SOURCE DOCUMENT
The actual effect is similar to a mass participation content creation contest. Users compete to study the project, publish in-depth analysis or unique insights, aiming to reach the ranking to gain returns; the project team gains a large amount of high-quality UGC (user-generated content) at a relatively low cost (such as promising token airdrops or prizes for top-ranking users). These contents are shared by users on public platforms like Twitter, often having more dissemination power and persuasiveness — after all, this is not cold advertising, but the real voices of community members (even with incentive factors, the content is user-created). This model is called "Proof-of-Attention" in the social version: those who rank high on the leaderboard are seen as providing high-value information, thus receiving deserved rewards.
Whether this approach is labeled as InfoFi or SocialFi, it is actually reshaping the way projects are propagated. Marketing is no longer entirely dominated by centralized teams, but becomes a community-driven collective creation. The role of the project team also changes from traditional ad sponsors to initiators and reward providers of community activities.

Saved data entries

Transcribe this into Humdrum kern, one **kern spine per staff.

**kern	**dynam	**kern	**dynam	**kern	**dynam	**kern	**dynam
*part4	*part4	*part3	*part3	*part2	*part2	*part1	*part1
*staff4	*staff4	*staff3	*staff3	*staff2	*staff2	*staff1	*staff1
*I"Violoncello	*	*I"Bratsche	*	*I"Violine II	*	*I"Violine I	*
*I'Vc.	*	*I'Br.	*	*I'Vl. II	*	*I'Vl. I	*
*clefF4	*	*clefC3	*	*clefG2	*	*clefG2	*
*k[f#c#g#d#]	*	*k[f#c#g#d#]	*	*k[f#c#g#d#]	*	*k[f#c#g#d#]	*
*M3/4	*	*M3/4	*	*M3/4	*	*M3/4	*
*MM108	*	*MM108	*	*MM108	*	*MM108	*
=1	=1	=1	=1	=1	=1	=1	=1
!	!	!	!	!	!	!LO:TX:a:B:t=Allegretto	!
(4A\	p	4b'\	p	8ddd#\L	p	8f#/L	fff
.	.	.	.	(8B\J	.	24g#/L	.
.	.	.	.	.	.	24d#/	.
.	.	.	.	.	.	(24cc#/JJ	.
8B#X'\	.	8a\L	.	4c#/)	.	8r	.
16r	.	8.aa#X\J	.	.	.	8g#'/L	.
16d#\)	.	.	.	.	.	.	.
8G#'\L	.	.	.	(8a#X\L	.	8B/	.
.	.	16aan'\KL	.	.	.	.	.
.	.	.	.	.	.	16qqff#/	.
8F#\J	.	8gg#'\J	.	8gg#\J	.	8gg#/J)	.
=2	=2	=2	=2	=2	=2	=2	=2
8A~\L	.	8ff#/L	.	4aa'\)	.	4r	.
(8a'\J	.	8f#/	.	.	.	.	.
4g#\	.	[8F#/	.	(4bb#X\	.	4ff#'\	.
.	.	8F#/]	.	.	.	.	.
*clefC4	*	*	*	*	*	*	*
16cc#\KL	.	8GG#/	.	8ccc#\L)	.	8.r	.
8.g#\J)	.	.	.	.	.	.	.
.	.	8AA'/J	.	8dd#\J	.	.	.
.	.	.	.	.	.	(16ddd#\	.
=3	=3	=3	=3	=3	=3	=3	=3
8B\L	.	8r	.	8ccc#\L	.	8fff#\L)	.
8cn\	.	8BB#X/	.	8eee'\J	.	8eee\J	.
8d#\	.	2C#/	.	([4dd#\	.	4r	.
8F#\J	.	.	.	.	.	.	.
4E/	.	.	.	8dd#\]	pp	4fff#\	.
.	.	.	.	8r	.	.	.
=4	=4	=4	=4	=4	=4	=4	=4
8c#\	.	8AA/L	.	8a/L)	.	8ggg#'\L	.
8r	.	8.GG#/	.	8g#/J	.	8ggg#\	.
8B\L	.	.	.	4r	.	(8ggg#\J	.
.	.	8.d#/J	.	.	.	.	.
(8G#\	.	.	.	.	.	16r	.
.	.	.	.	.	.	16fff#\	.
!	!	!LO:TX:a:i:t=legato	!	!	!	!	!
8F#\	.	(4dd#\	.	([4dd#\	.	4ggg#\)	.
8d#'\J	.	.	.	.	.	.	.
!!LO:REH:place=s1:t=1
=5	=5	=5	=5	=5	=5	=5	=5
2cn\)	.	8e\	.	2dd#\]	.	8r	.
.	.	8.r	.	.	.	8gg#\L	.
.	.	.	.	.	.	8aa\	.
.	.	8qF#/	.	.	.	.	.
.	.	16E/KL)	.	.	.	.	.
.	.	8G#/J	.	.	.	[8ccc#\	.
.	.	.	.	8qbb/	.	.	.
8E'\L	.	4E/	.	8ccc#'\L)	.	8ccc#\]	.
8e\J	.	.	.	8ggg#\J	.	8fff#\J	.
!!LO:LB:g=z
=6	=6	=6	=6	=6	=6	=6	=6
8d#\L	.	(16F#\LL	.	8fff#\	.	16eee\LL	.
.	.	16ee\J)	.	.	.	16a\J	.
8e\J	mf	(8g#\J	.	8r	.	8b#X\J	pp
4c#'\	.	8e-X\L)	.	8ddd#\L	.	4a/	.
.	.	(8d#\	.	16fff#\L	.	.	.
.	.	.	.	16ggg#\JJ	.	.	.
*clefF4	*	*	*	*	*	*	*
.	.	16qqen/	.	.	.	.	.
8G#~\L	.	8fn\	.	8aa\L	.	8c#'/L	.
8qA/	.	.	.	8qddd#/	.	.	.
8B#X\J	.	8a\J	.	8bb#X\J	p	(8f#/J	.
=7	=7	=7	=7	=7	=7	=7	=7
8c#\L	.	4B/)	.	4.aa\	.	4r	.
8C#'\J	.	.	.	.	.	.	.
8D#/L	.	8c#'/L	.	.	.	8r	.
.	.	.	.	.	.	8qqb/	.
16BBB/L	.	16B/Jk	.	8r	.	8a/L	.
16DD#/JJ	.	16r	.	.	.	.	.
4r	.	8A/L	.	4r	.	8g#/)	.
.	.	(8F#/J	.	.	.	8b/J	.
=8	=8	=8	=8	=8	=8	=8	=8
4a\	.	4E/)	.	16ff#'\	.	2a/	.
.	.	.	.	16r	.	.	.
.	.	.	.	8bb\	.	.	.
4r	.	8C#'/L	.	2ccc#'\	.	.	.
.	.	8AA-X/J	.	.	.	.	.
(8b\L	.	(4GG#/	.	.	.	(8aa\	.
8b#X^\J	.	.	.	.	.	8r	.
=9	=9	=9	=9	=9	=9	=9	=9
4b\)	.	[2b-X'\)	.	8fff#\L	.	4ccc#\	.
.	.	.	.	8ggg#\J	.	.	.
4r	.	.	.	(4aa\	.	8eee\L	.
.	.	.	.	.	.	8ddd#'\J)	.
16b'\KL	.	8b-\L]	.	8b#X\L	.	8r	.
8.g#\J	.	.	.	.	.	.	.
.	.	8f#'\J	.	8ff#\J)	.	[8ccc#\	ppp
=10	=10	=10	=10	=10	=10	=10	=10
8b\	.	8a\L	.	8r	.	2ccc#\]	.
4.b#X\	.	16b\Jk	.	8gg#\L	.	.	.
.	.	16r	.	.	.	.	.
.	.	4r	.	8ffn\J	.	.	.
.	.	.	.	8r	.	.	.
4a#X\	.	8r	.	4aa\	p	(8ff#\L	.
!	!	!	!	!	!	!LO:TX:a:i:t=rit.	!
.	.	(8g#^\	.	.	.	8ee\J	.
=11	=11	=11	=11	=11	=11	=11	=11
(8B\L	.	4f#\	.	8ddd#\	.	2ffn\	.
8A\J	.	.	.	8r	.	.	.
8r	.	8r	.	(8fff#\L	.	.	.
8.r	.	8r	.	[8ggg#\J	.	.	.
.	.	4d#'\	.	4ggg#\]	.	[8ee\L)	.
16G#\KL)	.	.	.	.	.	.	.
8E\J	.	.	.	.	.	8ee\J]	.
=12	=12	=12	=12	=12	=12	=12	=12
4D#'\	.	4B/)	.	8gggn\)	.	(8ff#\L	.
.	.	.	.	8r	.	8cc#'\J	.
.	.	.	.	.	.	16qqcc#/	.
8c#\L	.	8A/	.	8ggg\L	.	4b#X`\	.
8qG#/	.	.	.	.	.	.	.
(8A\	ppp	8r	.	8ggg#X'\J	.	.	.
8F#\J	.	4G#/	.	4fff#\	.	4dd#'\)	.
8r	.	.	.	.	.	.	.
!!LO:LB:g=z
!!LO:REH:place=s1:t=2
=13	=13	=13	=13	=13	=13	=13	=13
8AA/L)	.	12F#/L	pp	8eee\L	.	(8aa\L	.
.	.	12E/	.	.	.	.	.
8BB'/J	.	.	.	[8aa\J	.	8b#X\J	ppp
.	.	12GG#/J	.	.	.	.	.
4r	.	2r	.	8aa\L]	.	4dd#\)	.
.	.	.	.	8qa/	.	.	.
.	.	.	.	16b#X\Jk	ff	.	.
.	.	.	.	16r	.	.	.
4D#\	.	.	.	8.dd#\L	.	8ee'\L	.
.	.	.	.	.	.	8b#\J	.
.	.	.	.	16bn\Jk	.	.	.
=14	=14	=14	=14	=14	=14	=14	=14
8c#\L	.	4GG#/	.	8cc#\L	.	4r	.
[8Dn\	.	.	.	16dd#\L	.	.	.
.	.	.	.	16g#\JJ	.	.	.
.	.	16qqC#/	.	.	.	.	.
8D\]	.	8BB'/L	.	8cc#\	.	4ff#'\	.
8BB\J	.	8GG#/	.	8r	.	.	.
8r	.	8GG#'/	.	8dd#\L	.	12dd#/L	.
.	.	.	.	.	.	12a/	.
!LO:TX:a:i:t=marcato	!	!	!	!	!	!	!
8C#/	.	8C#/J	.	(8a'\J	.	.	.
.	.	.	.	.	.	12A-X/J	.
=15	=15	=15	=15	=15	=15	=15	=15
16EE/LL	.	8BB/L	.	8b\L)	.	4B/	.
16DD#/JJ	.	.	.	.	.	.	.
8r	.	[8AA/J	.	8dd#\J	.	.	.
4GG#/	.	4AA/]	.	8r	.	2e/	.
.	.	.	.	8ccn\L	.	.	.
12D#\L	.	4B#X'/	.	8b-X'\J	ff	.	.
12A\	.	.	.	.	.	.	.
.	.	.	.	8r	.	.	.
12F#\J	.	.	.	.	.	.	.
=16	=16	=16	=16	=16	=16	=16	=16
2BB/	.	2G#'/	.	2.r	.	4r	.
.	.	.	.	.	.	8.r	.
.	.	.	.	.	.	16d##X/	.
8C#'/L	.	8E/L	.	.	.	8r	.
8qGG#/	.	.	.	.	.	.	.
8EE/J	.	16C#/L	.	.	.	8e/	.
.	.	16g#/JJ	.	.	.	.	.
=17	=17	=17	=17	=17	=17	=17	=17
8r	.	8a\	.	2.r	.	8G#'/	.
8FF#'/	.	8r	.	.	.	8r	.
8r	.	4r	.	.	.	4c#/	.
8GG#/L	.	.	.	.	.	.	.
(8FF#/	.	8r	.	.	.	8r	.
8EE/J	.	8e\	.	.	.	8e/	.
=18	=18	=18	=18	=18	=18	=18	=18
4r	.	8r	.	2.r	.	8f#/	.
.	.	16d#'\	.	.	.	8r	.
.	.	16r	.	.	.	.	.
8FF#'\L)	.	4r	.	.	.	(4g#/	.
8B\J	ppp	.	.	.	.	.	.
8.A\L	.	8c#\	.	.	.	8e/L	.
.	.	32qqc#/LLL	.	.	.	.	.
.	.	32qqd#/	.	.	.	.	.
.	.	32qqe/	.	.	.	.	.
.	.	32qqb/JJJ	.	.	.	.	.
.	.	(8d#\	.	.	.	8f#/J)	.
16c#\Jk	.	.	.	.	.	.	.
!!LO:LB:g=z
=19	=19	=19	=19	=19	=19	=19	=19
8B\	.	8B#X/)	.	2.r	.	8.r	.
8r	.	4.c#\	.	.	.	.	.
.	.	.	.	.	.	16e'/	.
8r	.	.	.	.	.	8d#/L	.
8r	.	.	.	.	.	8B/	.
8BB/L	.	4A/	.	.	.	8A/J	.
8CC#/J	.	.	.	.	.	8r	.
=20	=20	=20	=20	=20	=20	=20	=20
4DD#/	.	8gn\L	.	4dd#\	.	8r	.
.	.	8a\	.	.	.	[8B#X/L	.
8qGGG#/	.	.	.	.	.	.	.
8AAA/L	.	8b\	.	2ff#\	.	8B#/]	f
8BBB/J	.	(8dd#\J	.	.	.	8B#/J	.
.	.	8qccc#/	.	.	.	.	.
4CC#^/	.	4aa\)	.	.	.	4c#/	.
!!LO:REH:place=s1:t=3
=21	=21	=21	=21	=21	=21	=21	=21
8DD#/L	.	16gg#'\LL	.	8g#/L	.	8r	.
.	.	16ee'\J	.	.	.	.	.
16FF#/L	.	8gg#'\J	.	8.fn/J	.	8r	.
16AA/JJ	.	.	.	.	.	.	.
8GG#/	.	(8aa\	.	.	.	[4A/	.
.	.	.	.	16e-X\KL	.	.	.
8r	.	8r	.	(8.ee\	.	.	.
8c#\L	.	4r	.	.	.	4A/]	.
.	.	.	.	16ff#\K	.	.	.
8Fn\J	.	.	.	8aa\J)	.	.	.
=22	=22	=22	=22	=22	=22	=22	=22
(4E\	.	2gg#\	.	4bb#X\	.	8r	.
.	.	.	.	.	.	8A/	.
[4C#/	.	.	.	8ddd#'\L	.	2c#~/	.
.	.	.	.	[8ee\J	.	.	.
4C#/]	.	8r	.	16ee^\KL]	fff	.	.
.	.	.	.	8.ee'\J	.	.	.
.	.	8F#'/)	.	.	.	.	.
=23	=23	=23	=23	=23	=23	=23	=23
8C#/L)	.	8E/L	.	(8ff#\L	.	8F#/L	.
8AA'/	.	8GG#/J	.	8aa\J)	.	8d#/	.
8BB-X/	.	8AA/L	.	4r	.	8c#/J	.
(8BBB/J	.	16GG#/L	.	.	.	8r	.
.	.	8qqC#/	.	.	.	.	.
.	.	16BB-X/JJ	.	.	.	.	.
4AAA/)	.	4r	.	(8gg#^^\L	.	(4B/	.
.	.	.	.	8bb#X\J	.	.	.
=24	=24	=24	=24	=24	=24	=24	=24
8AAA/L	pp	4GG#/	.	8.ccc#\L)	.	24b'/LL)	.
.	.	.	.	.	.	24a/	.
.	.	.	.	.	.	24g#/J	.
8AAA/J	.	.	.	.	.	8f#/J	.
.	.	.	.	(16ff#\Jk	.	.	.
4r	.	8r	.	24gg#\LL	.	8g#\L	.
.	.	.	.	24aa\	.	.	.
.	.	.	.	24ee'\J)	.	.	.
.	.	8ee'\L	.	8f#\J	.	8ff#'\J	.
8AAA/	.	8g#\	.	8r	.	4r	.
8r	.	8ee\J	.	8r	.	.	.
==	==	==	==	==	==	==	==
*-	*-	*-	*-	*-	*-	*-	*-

WHAT YOU WILL DO
(1) Reproduce word for word the part of the passage on InfoFi marketing starting with "The actual effect" and going on through "receiving deserved rewards.".
(2) In the passage on InfoFi marketing, what does the role of the project team change into?
(3) Extend the passage on InfoFi marketing from where it stops.

RESULTS OF THE TASKS
(1)
The actual effect is similar to a mass participation content creation contest. Users compete to study the project, publish in-depth analysis or unique insights, aiming to reach the ranking to gain returns; the project team gains a large amount of high-quality UGC (user-generated content) at a relatively low cost (such as promising token airdrops or prizes for top-ranking users). These contents are shared by users on public platforms like Twitter, often having more dissemination power and persuasiveness — after all, this is not cold advertising, but the real voices of community members (even with incentive factors, the content is user-created). This model is called "Proof-of-Attention" in the social version: those who rank high on the leaderboard are seen as providing high-value information, thus receiving deserved rewards.

(2) It changes from traditional ad sponsors to initiators and reward providers of community activities.

(3)
In the InfoFi ecosystem, the role of traditional crypto KOLs also changes. On one hand, top KOLs still play a significant role: for example, figures like Vitalik, jesse.base, etc., still rank highly on the Yapper leaderboard, indicating that those with genuine insights and a large following can still lead the topic. On the other hand, these KOLs now face an open competition environment: every time they speak, their performance is objectively recorded and scored by the algorithm, with scores clearly visible. For genuine KOLs with valuable content, this is a positive incentive; however, those who previously relied solely on fame without producing substantial content may see their influence gradually weakened in the InfoFi mechanism. Because if they only post advertisement posts and don't get points, and don't actively participate in discussions, their ranking on the leaderboard will drop and they will be seen as "without substance." As a result, KOLs are forced to be more proactive and sincere in participating in community discussions, otherwise they may be overtaken by others.
Jesse observed that some mid-tier KOLs have already achieved "upgrades" through Kaito. They may not have as many followers as top V's, but due to their diligent production of high-quality content, they are ranked higher on the leaderboard, gaining exposure comparable to top V's. This challenges the traditional KOL influence structure: influence is no longer solely determined by follower count, but also by content value and reputation. It can be compared to a "influence mining" process — KOLs "mine" influence points (Yap) by continuously contributing high-quality information. Compared to relying solely on long-term follower accumulation, this model makes influence acquisition more multidimensional and dynamic.
At the same time, the monetization model of KOLs is also transforming. In the past, big V's mainly made money by promoting projects for payment. Now, they have another channel: accumulating Yap points to wait for future redemption (e.g., exchanging them for the platform token KAITO). In the short term, Yap points cannot be directly monetized, but they are given a high expected value (there is already a secondary market where this expectation is discounted). Since Yap is scarce and difficult to obtain, many KOLs invest time on Kaito to stay active, similar to early participation in "mining" to gain future benefits.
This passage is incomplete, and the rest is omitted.